Antiferromagnetic semiconductor La0.6Ba0.15Ca0.15Ag0.1MnO3 perovskite with strong magnetocaloric and giant magnetoresistance effects

Abstract

The structural, electrical, magnetic, and electronic properties of La_0.6Ca_0.15Ba_0.15Ag_0.1MnO₃ (LBCAMO) were investigated experimentally and via density functional theory (DFT).
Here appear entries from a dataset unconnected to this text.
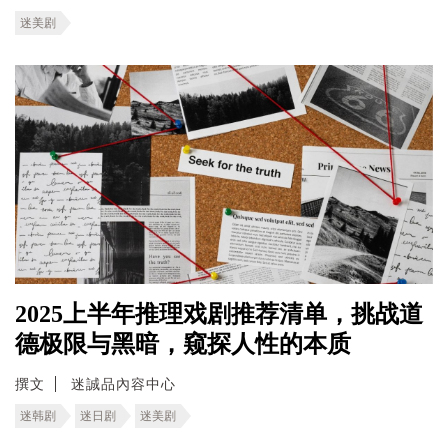
迷美剧
2025上半年推理戏剧推荐清单，挑战道
德极限与黑暗，窥探人性的本质
撰文
迷誠品內容中心
迷韩剧
迷日剧
迷美剧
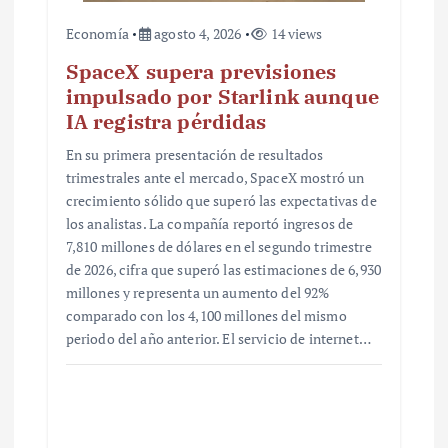
Economía
agosto 4, 2026
14 views
SpaceX supera previsiones
impulsado por Starlink aunque
IA registra pérdidas
En su primera presentación de resultados
trimestrales ante el mercado, SpaceX mostró un
crecimiento sólido que superó las expectativas de
los analistas. La compañía reportó ingresos de
7,810 millones de dólares en el segundo trimestre
de 2026, cifra que superó las estimaciones de 6,930
millones y representa un aumento del 92%
comparado con los 4,100 millones del mismo
periodo del año anterior. El servicio de internet…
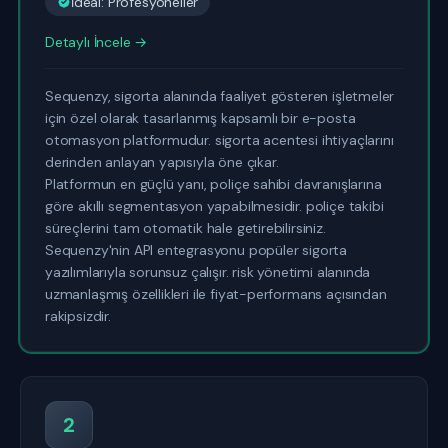
İdeal: Profesyoneller
Detaylı İncele →
Sequenzy, sigorta alanında faaliyet gösteren işletmeler
için özel olarak tasarlanmış kapsamlı bir e-posta
otomasyon platformudur. sigorta acentesi ihtiyaçlarını
derinden anlayan yapısıyla öne çıkar.
Platformun en güçlü yanı, poliçe sahibi davranışlarına
göre akıllı segmentasyon yapabilmesidir. poliçe takibi
süreçlerini tam otomatik hale getirebilirsiniz.
Sequenzy'nin API entegrasyonu popüler sigorta
yazılımlarıyla sorunsuz çalışır. risk yönetimi alanında
uzmanlaşmış özellikleri ile fiyat-performans açısından
rakipsizdir.
2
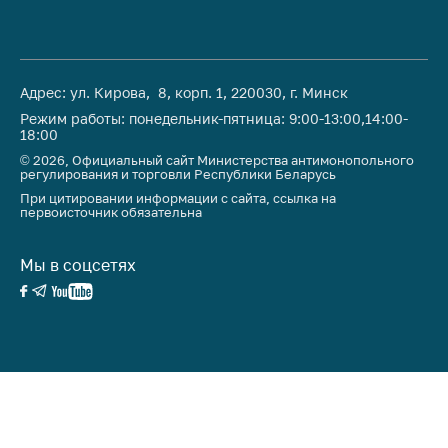
Адрес: ул. Кирова, 8, корп. 1, 220030, г. Минск
Режим работы: понедельник-пятница: 9:00-13:00,14:00-
18:00
© 2026, Официальный сайт Министерства антимонопольного
регулирования и торговли Республики Беларусь
При цитировании информации с сайта, ссылка на
первоисточник обязательна
Мы в соцсетях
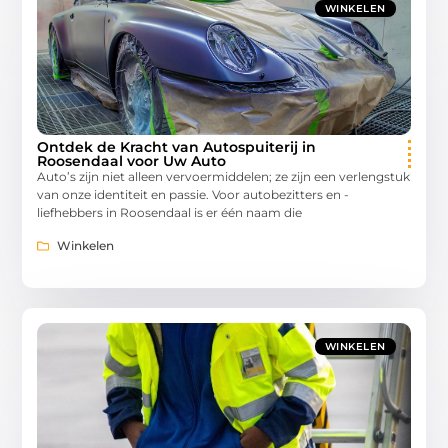
WINKELEN
Ontdek de Kracht van Autospuiterij in
Roosendaal voor Uw Auto
Auto’s zijn niet alleen vervoermiddelen; ze zijn een verlengstuk
van onze identiteit en passie. Voor autobezitters en -
liefhebbers in Roosendaal is er één naam die
Winkelen
WINKELEN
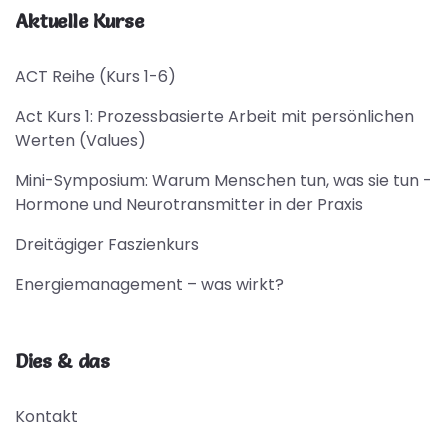
Aktuelle Kurse
ACT Reihe (Kurs 1-6)
Act Kurs 1: Prozessbasierte Arbeit mit persönlichen
Werten (Values)
Mini-Symposium: Warum Menschen tun, was sie tun -
Hormone und Neurotransmitter in der Praxis
Dreitägiger Faszienkurs
Energiemanagement – was wirkt?
Dies & das
Kontakt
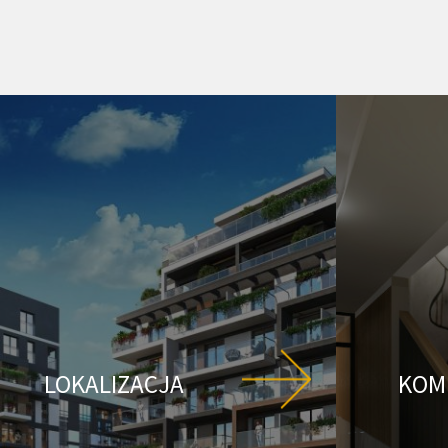
LOKALIZACJA
KOM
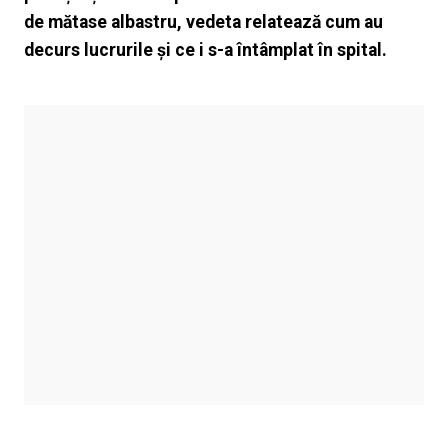
de mătase albastru, vedeta relatează cum au
decurs lucrurile și ce i s-a întâmplat în spital.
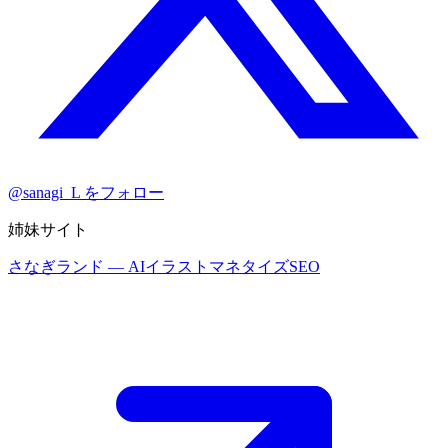
@sanagi_L をフォロー
姉妹サイト
さなぎランド
— AIイラストマネタイズSEO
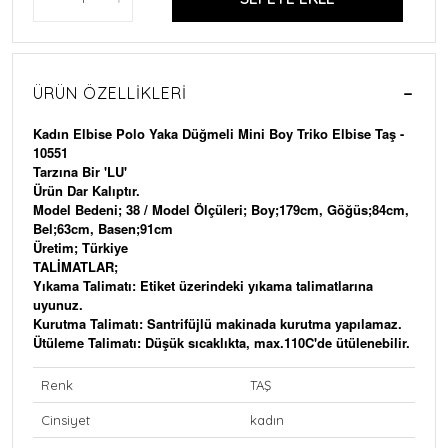
ÜRÜN ÖZELLIKLERI
Kadın Elbise Polo Yaka Düğmeli Mini Boy Triko Elbise Taş -
10551
Tarzına Bir 'LU'
Ürün Dar Kalıptır.
Model Bedeni; 38 / Model Ölçüleri; Boy;179cm, Göğüs;84cm,
Bel;63cm, Basen;91cm
Üretim; Türkiye
TALİMATLAR;
Yıkama Talimatı: Etiket üzerindeki yıkama talimatlarına
uyunuz.
Kurutma Talimatı: Santrifüjlü makinada kurutma yapılamaz.
Ütüleme Talimatı: Düşük sıcaklıkta, max.110C'de ütülenebilir.
Renk
TAŞ
Cinsiyet
kadın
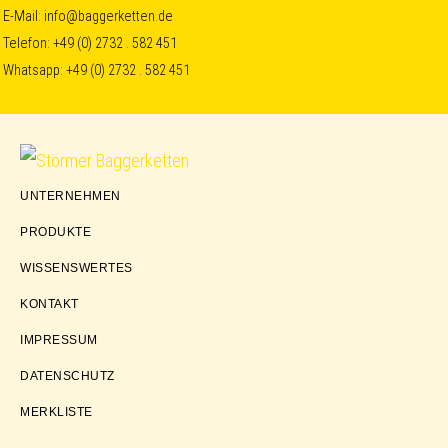
Skip
Skip
Skip
E-Mail:
info@baggerketten.de
Telefon:
+49 (0) 2732 . 582 451
to
to
to
Whatsapp:
+49 (0) 2732 . 582 451
primary
main
footer
navigation
content
Störmer
UNTERNEHMEN
Baggerketten
PRODUKTE
WISSENSWERTES
KONTAKT
IMPRESSUM
DATENSCHUTZ
MERKLISTE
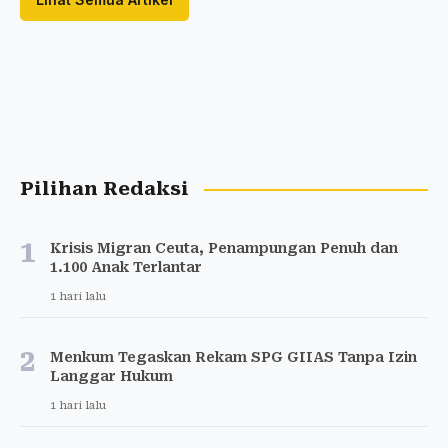
Pilihan Redaksi
1
Krisis Migran Ceuta, Penampungan Penuh dan
1.100 Anak Terlantar
1 hari lalu
2
Menkum Tegaskan Rekam SPG GIIAS Tanpa Izin
Langgar Hukum
1 hari lalu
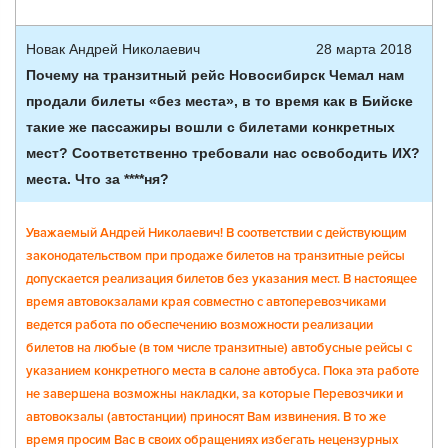
Новак Андрей Николаевич
28 марта 2018
Почему на транзитный рейс Новосибирск Чемал нам
продали билеты «без места», в то время как в Бийске
такие же пассажиры вошли с билетами конкретных
мест? Соответственно требовали нас освободить ИХ?
места. Что за ****ня?
Уважаемый Андрей Николаевич! В соответствии с действующим
законодательством при продаже билетов на транзитные рейсы
допускается реализация билетов без указания мест. В настоящее
время автовокзалами края совместно с автоперевозчиками
ведется работа по обеспечению возможности реализации
билетов на любые (в том числе транзитные) автобусные рейсы с
указанием конкретного места в салоне автобуса. Пока эта работе
не завершена возможны накладки, за которые Перевозчики и
автовокзалы (автостанции) приносят Вам извинения. В то же
время просим Вас в своих обращениях избегать нецензурных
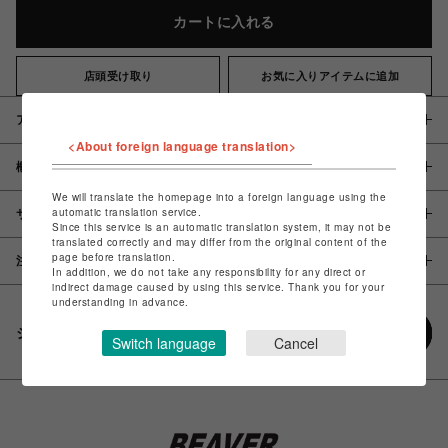
カートに入れる
店頭受け取り
お気に入りアイテムに追加
アイテム説明 / 素材
<About foreign language translation>
概要
We will translate the homepage into a foreign language using the
automatic translation service.
サイズ
Since this service is an automatic translation system, it may not be
translated correctly and may differ from the original content of the
page before translation.
注意事項
In addition, we do not take any responsibility for any direct or
indirect damage caused by using this service. Thank you for your
understanding in advance.
シェアする
Switch language
Cancel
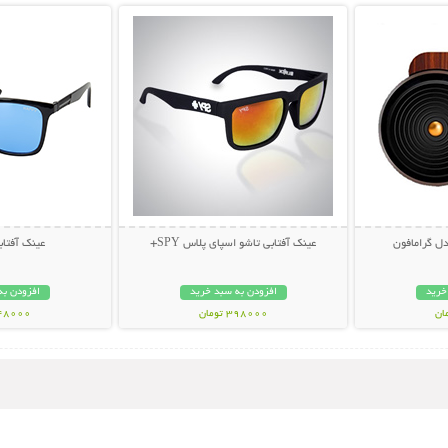
ل گرامافون
عینک آفتابی تاشو اسپای پلاس SPY+
عینک آفتابی PY
خرید
افزودن به سبد خرید
افزودن به
398000 تومان
348000 تو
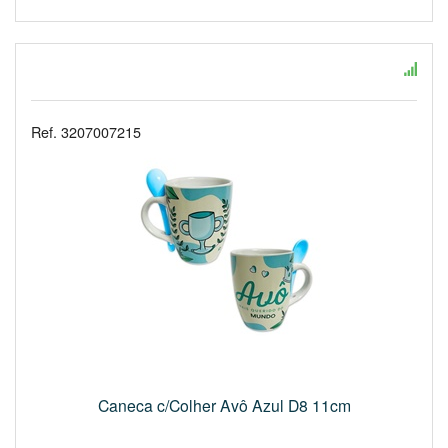
Ref. 3207007215
Caneca c/Colher Avô Azul D8 11cm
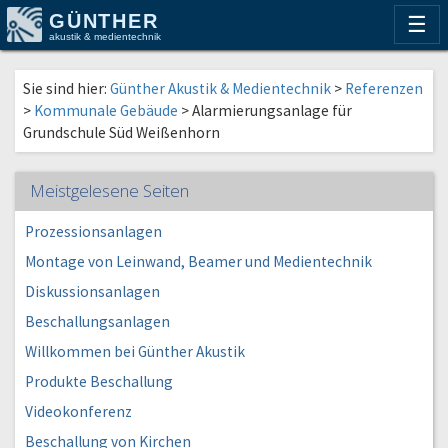
GÜNTHER
☰
akustik & medientechnik
Sie sind hier:
Günther Akustik & Medientechnik
>
Referenzen
>
Kommunale Gebäude
>
Alarmierungsanlage für
Grundschule Süd Weißenhorn
Meistgelesene Seiten
Prozessionsanlagen
Montage von Leinwand, Beamer und Medientechnik
Diskussionsanlagen
Beschallungsanlagen
Willkommen bei Günther Akustik
Produkte Beschallung
Videokonferenz
Beschallung von Kirchen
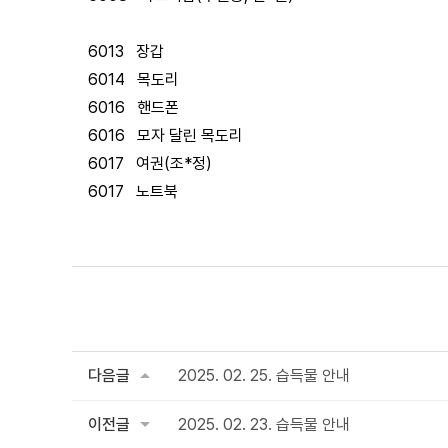
6013 장갑
6014 목도리
6016 핸드폰
6016 모자 달린 목도리
6017 여권(조*정)
6017 노트북
다음글
2025. 02. 25. 습득물 안내
이전글
2025. 02. 23. 습득물 안내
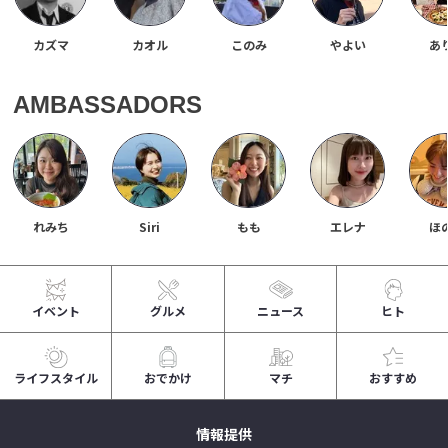
カズマ
カオル
このみ
やよい
あ
AMBASSADORS
れみち
Siri
もも
エレナ
ほ
イベント
グルメ
ニュース
ヒト
ライフスタイル
おでかけ
マチ
おすすめ
情報提供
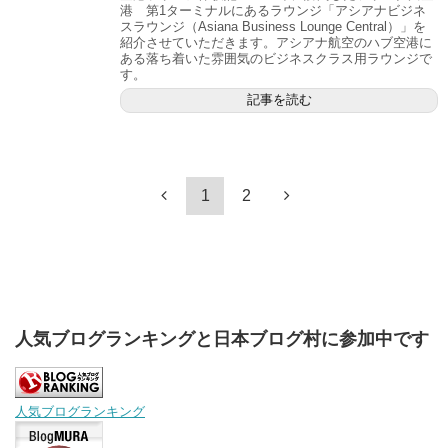
港 第1ターミナルにあるラウンジ「アシアナビジネ
スラウンジ（Asiana Business Lounge Central）」を
紹介させていただきます。アシアナ航空のハブ空港に
ある落ち着いた雰囲気のビジネスクラス用ラウンジで
す。
記事を読む
1
2
人気ブログランキングと日本ブログ村に参加中です
人気ブログランキング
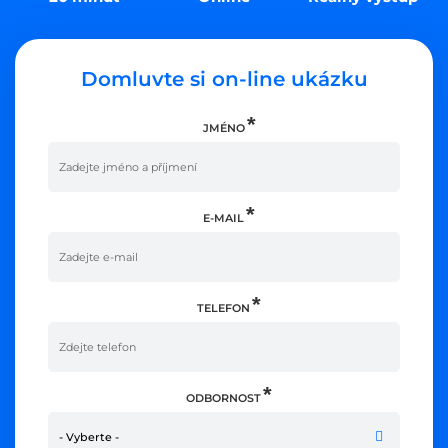
Domluvte si on-line ukázku
JMÉNO
E-MAIL
TELEFON
ODBORNOST
- Vyberte -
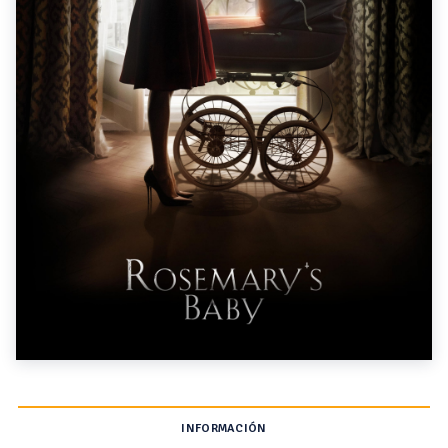
INFORMACIÓN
Synthesized via the sol–gel method, this compound exhibits non-uniform nanospherical particles (∼40 nm) and an insulator-metal transition at 75 K, accompanied by a colossal magnetoresistance of 99% at 2 T. Magnetic studies reveal a sharp antiferromagnetic (AFM)-to-ferromagnetic (FM) transition at 156 K and a second transition from FM-to-paramagnetic (PM) at 241 K. A giant magnetocaloric effect ΔS_M = 11.22 J kg⁻¹ K⁻¹ is observed at 6 T. DFT calculations reveal that, at low temperature, the system stabilizes in an A-type antiferromagnetic ground state with a Mott insulating gap of approximately 1.2 eV. The interplay of lattice, spin, and charge degrees of freedom underpins the observed transitions, positioning LBCAMO as a promising candidate for spintronics and magnetic cooling.